I started off CS1 with my curious question about the role and relevance of actual creation in the creative process of art. And that creation to not be mistaken or disguised as manufacturing, craftsmanship by commissioned artisans or putting together of readymade objects to create an artwork.

I was in fact curious about an artist’s technical ability, traditionally understood to be one half of an artist’s ability, along with his creative expression/philosophies/thoughts.

Clyde sighted the example of an artist who had “created” an artwork of two mechanical watches wound and synched to have them displayed and for the audience to watch them over time go out of synch. The thought behind the work being similar to how lovers grow apart over time.

Without reservations about the idea’s profundity and the unique creative expression, the execution as a matter of fact, was devoid of any actually technical process of creation. And although an artist could create one-offs or works that stray outside of his/her technical ability and I think that it is perfectly fine to do so, a life-long learning of one’s art must, I think, involve honing one’s technical ability or simply put skill. Else, I think the artwork itself lacks a truly inspirational element.

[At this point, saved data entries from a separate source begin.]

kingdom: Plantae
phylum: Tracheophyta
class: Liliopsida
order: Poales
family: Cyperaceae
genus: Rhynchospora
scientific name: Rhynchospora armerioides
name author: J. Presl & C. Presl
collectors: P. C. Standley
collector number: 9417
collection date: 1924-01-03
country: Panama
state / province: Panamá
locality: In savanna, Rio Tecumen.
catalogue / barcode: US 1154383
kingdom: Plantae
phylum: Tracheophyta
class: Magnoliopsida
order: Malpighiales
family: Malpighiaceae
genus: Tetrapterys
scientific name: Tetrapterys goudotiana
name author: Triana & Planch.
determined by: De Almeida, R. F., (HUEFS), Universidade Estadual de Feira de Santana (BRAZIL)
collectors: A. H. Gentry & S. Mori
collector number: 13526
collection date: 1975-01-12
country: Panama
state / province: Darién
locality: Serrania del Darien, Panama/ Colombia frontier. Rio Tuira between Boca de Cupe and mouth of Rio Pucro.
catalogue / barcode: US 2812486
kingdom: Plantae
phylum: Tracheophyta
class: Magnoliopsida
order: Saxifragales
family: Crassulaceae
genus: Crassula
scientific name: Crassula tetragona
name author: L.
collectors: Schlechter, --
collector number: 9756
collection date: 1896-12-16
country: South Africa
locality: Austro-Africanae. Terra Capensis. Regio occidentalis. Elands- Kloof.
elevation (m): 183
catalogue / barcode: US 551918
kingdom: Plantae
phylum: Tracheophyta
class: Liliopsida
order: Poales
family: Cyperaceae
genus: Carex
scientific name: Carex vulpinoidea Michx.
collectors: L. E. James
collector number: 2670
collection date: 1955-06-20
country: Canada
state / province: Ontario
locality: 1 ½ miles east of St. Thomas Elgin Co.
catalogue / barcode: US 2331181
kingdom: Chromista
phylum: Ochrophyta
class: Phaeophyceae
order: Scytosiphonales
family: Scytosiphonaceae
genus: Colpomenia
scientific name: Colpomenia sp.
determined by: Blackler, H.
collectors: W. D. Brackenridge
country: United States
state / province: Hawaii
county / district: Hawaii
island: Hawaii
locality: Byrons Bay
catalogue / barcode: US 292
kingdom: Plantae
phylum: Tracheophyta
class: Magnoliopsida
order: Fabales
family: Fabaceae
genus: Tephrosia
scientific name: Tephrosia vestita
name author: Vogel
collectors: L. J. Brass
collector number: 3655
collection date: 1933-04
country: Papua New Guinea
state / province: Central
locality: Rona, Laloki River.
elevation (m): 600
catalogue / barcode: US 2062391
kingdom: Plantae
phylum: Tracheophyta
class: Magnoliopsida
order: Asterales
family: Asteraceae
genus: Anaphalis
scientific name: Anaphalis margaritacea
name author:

Aarohi’s similar questions as mine involved very real life assertions of who she is and of her stance in the midst of everything that surrounds her, in great parts, her life as an artist. And also how she sees the two halves of her life weaved together by complex threads.

Sumeet, had a very distinct perspective, being a lover of art and literature (and a technology professional by day) that a lot of art being “produced” today lines itself up to a lifestyle that is being sold and hence, the art itself isn’t a whole but an unmysterious puzzle piece in all of it.

The idea of us being digitally walled off to the point where our human interaction on a daily basis is restricted to texts, emails, at best telephonic enquiries or work/daily-life related details troubles me, being that we are humans and are designed to be stimulated by human interaction.

To this end and to be challenged and to challenge human interactive and intellectual status quo and to truly converse about things that occupy our mindspace in terms of our creative endeavours in life, was the reason behind Conversation Saturdays.

I personally look forward to CS2 which promises to be a proper humdinger with a mysterious out-of-town artist friend, a blues musician and a couple of really interestingly sharp and inquisitive minds.